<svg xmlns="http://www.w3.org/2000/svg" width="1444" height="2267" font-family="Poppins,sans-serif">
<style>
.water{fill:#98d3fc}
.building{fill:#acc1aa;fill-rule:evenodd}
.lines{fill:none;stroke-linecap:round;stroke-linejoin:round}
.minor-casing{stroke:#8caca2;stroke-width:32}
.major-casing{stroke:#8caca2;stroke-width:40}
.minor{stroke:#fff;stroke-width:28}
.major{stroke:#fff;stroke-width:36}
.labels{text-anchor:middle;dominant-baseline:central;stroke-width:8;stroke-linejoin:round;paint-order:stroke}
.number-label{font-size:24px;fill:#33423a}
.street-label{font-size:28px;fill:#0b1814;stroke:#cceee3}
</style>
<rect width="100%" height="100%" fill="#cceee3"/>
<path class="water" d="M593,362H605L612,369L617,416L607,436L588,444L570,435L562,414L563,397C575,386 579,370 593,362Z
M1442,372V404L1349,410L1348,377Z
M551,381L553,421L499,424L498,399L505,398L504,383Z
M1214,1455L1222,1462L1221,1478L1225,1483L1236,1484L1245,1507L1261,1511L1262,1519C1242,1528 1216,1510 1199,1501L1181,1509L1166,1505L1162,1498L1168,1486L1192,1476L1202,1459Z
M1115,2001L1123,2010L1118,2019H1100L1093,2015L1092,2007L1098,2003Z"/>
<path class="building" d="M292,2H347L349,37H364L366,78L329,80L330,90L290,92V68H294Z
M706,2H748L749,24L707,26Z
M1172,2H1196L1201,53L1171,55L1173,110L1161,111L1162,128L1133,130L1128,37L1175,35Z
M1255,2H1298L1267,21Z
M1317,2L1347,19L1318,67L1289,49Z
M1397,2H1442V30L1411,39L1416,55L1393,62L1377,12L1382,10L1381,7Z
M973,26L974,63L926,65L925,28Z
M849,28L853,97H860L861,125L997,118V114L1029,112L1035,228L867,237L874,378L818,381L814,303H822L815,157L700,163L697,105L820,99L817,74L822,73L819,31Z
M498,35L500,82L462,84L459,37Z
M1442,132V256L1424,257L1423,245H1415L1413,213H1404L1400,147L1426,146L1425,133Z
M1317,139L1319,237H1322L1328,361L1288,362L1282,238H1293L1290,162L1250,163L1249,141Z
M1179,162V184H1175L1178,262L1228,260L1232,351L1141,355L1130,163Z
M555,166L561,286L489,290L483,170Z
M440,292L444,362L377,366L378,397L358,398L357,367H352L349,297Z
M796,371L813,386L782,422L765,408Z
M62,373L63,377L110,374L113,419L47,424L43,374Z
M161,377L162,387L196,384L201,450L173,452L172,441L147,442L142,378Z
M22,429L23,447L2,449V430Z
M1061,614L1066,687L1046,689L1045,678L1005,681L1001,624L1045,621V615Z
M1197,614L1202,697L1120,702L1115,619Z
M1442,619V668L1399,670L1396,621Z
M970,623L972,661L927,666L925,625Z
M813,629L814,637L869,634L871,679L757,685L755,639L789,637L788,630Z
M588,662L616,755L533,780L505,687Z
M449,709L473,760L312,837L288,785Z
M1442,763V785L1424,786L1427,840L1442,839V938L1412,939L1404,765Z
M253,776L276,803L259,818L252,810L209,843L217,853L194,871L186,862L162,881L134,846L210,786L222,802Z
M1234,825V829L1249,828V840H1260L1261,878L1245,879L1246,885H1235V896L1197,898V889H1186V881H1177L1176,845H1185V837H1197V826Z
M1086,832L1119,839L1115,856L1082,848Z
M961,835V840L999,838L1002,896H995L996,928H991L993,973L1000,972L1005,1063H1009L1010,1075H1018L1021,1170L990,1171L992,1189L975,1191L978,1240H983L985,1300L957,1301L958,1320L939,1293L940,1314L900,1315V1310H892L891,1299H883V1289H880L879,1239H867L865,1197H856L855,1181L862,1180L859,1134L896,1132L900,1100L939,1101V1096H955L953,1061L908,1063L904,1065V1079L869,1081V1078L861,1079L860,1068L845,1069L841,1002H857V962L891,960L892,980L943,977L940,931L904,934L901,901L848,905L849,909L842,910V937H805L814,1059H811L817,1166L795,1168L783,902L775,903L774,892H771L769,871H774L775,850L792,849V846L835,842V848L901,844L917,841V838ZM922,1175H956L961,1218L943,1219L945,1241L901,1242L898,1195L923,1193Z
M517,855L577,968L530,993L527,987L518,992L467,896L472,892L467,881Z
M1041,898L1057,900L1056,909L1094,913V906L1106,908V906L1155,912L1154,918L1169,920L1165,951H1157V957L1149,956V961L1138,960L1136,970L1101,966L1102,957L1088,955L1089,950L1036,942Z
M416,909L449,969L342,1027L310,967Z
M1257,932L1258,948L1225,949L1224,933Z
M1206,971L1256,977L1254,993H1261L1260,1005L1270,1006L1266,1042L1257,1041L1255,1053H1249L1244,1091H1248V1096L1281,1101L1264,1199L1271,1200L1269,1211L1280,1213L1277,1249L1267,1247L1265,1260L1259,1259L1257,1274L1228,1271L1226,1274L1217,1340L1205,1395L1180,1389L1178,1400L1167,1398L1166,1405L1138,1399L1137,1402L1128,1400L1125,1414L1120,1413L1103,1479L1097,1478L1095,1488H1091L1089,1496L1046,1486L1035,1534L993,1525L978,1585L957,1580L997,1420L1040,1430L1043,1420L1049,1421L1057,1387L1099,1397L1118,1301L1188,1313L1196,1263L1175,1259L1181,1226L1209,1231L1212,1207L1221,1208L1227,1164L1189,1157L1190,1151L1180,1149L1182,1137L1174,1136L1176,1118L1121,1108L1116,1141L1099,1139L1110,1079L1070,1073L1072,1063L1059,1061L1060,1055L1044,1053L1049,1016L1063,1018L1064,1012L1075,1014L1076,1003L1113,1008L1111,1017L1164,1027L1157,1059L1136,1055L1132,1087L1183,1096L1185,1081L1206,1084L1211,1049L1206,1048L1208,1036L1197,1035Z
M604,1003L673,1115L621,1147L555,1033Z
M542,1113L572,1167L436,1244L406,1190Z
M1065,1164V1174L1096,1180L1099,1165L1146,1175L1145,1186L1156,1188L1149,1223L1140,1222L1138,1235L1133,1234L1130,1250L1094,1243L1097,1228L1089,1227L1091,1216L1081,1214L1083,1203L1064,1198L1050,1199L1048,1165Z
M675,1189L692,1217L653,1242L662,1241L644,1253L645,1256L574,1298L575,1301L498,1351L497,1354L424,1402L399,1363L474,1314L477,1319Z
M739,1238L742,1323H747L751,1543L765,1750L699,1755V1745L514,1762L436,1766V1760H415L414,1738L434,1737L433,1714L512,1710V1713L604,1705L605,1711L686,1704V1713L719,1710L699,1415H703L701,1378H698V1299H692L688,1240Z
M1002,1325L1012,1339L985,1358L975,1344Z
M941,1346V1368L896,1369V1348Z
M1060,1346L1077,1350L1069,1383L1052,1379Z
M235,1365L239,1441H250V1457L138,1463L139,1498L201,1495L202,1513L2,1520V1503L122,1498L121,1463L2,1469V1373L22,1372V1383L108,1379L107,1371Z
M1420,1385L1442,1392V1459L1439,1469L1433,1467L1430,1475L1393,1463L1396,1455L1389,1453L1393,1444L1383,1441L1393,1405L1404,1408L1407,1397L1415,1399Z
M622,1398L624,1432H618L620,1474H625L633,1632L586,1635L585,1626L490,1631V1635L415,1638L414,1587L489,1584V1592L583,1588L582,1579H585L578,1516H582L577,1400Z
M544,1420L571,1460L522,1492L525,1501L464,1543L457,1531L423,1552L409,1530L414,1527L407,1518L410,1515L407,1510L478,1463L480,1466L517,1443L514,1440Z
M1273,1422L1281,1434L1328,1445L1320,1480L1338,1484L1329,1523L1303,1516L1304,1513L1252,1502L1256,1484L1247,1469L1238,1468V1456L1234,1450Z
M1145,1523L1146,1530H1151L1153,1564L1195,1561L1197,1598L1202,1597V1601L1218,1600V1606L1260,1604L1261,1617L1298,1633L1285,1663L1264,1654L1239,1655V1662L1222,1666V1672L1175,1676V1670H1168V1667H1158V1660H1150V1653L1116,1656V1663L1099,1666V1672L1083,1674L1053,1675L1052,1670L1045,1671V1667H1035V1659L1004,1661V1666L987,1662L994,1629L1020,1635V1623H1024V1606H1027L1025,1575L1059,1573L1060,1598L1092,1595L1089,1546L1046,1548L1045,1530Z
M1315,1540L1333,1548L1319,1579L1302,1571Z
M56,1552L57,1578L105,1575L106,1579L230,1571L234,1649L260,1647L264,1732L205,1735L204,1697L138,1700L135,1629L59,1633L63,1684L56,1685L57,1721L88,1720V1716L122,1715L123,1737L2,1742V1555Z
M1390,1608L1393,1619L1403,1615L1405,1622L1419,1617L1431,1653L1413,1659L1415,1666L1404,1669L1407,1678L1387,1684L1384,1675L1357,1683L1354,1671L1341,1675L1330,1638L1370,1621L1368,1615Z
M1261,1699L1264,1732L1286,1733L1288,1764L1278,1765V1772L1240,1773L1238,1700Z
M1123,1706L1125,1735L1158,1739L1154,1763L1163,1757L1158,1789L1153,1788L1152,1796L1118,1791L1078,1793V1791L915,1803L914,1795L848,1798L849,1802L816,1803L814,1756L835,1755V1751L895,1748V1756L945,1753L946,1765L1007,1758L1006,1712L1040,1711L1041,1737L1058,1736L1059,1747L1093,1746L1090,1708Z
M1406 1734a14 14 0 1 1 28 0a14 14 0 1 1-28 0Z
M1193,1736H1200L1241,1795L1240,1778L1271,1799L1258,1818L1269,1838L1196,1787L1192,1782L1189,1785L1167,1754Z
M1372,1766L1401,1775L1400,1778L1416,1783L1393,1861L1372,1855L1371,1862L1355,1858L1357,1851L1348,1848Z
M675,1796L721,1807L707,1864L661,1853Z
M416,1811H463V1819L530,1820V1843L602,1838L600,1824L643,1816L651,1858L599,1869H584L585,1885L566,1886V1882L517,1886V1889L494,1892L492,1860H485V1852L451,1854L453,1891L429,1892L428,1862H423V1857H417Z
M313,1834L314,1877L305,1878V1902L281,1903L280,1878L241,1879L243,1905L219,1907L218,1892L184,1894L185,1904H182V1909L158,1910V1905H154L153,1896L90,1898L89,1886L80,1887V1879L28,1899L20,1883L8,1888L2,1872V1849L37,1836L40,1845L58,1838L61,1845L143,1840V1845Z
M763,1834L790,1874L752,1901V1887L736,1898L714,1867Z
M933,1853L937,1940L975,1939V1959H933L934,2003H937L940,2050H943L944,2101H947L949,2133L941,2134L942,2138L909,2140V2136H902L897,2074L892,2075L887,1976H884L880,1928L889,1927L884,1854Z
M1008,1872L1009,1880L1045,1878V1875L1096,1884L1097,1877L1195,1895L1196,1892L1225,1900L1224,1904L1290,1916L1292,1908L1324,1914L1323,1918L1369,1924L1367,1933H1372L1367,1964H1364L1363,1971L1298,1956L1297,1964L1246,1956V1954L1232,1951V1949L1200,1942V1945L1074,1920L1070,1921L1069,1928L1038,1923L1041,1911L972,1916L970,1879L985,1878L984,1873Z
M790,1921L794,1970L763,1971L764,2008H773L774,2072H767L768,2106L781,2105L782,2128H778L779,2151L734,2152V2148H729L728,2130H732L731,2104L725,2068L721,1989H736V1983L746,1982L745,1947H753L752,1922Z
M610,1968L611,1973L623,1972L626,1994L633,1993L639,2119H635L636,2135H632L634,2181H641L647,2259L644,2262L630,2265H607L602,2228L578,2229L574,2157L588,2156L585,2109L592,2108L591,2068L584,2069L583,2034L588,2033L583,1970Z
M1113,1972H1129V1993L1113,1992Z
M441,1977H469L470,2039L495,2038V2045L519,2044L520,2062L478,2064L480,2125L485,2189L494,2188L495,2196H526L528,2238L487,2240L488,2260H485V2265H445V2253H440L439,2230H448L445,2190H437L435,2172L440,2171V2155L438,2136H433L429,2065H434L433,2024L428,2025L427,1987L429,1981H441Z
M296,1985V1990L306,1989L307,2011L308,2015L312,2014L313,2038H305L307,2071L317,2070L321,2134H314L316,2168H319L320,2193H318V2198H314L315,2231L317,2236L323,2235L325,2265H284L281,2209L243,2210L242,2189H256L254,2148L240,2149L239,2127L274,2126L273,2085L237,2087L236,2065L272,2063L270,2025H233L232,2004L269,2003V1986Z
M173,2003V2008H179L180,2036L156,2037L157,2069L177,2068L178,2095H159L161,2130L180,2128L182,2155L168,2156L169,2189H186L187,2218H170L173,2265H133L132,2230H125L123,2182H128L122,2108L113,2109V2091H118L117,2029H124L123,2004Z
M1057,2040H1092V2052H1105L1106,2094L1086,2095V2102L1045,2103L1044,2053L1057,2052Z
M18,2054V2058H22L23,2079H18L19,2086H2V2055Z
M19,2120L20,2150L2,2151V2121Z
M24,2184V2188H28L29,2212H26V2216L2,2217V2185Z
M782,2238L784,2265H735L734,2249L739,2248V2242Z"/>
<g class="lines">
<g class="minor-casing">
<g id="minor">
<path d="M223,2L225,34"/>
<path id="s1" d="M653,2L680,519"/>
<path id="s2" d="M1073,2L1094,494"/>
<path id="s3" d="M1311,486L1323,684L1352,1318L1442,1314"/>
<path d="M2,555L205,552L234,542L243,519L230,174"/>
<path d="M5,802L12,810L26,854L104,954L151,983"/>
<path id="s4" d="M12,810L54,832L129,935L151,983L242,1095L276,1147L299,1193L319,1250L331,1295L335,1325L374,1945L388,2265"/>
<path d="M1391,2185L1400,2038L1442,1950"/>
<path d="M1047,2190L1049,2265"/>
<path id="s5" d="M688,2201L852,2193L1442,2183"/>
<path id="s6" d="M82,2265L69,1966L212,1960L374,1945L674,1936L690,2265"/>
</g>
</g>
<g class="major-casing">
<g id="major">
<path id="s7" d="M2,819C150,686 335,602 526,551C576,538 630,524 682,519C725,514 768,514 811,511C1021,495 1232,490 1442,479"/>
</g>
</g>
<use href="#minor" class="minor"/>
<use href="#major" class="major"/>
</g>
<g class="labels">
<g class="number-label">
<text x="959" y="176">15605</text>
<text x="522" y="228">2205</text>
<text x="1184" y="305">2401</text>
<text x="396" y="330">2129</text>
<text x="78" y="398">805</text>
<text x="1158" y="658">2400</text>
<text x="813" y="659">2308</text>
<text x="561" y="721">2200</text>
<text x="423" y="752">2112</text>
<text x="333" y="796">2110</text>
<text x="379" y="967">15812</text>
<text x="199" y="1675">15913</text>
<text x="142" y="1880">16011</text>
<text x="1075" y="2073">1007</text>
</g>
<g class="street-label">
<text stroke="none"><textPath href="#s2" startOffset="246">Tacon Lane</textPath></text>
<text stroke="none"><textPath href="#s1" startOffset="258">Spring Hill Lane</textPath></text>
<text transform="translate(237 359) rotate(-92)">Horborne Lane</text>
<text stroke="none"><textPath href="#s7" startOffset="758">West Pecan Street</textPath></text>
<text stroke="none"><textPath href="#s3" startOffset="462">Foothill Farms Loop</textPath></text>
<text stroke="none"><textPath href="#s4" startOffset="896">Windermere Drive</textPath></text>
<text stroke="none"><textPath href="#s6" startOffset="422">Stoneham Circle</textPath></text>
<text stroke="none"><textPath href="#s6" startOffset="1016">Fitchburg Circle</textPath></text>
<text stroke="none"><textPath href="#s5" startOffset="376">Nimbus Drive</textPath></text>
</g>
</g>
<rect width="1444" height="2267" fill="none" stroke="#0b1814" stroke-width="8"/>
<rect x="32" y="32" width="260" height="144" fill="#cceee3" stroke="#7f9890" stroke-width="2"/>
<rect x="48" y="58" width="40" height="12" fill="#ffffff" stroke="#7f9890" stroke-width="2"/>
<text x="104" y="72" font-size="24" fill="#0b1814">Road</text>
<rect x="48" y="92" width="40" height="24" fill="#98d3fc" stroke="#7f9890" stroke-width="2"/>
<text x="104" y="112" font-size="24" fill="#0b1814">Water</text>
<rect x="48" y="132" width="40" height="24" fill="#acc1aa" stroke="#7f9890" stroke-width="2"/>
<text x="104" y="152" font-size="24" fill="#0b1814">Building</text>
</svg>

==================================================

◆ Your task: Return every line of the listing that has the word "lines" in it.

◆ Completed task:
.lines{fill:none;stroke-linecap:round;stroke-linejoin:round}
<g class="lines">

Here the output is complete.